(Data items)

#####

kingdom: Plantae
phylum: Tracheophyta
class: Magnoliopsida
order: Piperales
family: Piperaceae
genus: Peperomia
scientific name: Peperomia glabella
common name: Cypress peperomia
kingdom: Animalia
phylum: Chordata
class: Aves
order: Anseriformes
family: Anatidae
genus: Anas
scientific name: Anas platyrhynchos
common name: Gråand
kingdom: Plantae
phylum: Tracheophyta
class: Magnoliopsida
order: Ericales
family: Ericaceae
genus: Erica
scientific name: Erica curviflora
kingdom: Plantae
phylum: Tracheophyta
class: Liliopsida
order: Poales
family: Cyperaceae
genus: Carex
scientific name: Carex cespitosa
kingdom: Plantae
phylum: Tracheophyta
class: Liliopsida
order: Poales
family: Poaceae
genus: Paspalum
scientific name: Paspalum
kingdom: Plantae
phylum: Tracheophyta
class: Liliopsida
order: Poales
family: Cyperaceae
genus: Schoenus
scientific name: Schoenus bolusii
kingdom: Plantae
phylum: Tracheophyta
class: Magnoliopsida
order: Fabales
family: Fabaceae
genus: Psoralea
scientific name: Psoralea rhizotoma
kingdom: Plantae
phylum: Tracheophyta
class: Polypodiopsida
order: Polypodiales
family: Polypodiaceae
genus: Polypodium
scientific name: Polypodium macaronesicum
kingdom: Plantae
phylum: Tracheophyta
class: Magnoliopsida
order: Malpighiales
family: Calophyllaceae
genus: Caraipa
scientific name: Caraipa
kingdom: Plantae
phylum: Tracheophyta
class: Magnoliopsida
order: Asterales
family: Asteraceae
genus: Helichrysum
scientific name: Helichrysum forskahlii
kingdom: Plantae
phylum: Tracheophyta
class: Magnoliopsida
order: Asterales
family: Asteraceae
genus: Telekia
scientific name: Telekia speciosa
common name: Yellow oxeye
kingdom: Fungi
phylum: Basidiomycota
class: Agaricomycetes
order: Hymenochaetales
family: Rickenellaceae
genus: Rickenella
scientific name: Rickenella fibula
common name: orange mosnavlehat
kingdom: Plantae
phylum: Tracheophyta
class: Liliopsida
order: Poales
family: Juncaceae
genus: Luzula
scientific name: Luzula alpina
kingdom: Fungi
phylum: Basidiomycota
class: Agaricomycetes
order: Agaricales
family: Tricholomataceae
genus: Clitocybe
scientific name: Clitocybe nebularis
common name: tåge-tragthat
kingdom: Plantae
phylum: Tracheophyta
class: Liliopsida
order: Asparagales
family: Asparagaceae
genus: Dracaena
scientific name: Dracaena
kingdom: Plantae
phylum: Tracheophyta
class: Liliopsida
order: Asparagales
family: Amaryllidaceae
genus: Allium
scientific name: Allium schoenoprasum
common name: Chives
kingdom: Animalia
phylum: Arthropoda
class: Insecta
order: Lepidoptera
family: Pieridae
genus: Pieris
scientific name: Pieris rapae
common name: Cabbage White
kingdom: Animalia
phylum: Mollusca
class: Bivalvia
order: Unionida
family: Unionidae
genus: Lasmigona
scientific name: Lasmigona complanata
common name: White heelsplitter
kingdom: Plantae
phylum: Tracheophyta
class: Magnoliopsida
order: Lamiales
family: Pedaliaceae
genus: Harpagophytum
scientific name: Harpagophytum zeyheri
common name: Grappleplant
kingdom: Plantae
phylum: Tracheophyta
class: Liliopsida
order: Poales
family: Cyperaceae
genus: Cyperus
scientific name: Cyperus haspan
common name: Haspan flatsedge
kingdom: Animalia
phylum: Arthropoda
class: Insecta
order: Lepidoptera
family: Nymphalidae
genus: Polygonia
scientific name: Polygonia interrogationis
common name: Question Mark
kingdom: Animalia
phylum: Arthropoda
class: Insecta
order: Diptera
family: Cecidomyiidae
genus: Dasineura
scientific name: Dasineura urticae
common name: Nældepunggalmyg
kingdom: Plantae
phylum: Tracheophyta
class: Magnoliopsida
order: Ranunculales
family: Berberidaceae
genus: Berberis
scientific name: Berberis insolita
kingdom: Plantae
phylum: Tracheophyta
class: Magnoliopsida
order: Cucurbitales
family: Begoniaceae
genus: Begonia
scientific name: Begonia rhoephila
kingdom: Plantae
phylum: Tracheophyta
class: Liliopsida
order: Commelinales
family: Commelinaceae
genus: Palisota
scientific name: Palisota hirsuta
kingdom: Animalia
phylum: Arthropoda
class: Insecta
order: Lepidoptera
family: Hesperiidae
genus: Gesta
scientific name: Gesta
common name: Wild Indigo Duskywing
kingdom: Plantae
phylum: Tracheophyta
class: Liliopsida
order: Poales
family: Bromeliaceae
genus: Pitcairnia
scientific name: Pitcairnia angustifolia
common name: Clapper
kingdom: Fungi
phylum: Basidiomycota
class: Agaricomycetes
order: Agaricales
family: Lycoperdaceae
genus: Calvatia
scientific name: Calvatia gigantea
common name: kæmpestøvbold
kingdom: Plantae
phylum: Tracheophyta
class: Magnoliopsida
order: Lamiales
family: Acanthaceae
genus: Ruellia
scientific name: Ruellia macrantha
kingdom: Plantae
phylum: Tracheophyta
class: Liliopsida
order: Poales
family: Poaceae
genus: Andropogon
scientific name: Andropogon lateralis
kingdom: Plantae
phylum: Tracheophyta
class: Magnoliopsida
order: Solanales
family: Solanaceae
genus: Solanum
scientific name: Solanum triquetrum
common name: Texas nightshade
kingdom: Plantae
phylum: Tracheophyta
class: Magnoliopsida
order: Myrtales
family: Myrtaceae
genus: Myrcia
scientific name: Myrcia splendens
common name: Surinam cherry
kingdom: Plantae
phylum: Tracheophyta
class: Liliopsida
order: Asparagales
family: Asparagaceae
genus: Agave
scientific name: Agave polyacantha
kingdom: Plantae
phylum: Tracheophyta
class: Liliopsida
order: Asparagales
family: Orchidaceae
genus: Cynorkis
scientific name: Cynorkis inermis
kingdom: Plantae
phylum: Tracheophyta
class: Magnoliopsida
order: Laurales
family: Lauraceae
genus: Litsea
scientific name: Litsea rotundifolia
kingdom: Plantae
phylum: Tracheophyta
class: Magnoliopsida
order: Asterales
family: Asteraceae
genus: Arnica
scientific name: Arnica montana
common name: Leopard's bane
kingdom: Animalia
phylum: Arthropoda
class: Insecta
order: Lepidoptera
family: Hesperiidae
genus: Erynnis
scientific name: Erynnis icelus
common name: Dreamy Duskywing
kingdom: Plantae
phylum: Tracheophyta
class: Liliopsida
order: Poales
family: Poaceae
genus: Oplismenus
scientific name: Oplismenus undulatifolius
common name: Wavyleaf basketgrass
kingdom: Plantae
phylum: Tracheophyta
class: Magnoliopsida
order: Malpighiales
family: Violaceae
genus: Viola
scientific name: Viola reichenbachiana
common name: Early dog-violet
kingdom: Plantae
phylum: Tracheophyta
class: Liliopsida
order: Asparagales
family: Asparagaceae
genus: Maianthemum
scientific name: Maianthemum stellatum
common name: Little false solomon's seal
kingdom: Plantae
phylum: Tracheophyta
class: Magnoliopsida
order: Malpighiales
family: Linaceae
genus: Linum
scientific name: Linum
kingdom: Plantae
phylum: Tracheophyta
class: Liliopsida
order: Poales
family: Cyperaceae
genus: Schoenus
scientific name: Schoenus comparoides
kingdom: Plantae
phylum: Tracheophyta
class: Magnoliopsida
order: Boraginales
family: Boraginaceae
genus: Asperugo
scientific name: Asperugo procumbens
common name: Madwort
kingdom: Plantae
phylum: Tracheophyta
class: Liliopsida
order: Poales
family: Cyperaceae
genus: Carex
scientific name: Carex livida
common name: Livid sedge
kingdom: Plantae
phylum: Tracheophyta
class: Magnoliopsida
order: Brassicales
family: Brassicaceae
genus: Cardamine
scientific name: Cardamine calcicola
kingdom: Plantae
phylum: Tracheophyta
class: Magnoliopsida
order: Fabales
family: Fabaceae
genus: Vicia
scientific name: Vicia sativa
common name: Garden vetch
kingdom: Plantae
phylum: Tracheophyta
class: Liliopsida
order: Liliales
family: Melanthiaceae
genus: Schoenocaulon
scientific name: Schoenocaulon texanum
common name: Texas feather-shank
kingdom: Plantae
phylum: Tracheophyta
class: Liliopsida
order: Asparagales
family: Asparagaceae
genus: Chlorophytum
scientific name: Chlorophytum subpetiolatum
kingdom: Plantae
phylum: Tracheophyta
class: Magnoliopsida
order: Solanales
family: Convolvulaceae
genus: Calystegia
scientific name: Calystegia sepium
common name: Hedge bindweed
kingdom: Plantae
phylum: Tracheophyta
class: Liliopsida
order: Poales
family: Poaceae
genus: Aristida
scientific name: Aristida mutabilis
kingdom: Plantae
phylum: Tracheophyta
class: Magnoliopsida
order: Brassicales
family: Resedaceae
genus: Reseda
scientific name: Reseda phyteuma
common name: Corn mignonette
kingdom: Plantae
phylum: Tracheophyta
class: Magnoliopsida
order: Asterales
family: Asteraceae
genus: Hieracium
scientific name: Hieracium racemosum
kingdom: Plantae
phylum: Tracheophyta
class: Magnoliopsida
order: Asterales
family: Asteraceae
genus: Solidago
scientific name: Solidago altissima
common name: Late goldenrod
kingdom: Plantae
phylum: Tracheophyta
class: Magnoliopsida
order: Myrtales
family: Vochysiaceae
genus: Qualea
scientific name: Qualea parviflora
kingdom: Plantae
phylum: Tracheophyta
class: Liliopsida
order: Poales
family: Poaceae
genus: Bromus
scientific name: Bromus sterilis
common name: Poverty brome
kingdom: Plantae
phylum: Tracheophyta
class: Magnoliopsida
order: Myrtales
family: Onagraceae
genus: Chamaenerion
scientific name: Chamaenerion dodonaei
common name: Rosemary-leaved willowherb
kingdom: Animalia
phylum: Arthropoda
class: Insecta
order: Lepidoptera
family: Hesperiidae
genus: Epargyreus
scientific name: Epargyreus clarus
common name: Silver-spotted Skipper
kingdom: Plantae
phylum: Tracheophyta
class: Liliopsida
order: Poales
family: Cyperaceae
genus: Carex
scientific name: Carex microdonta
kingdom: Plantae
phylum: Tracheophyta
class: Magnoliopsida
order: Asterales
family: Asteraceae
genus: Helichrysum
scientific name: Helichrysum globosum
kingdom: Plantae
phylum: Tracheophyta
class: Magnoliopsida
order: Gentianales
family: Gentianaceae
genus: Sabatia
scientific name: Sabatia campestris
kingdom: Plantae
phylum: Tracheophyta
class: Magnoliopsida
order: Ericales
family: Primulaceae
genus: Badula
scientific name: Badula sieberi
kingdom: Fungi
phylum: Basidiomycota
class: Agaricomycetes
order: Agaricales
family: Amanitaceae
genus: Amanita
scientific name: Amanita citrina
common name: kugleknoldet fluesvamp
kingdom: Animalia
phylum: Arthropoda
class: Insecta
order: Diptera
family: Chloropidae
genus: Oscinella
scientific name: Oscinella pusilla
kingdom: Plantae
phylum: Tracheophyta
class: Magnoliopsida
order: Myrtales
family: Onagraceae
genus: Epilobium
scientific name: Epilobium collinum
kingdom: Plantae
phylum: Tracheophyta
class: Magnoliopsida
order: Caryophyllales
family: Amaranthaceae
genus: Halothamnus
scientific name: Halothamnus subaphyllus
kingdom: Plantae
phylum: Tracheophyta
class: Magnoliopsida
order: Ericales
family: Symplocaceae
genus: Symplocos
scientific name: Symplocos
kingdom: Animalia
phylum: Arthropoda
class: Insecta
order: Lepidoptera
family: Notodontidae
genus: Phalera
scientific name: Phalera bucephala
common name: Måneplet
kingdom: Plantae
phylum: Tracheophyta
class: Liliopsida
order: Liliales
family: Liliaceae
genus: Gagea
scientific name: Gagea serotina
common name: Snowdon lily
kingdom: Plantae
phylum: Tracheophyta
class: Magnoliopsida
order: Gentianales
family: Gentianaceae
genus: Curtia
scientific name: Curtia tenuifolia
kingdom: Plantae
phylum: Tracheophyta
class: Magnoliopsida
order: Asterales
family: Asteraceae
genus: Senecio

#####

**TASK TO CARRY OUT**
Copy the lines of the items above word for word, from the line with "order: Boraginales" to the line with "genus: Cardamine", including both of those lines.

**EXPECTED ANSWER**
order: Boraginales
family: Boraginaceae
genus: Asperugo
scientific name: Asperugo procumbens
common name: Madwort
kingdom: Plantae
phylum: Tracheophyta
class: Liliopsida
order: Poales
family: Cyperaceae
genus: Carex
scientific name: Carex livida
common name: Livid sedge
kingdom: Plantae
phylum: Tracheophyta
class: Magnoliopsida
order: Brassicales
family: Brassicaceae
genus: Cardamine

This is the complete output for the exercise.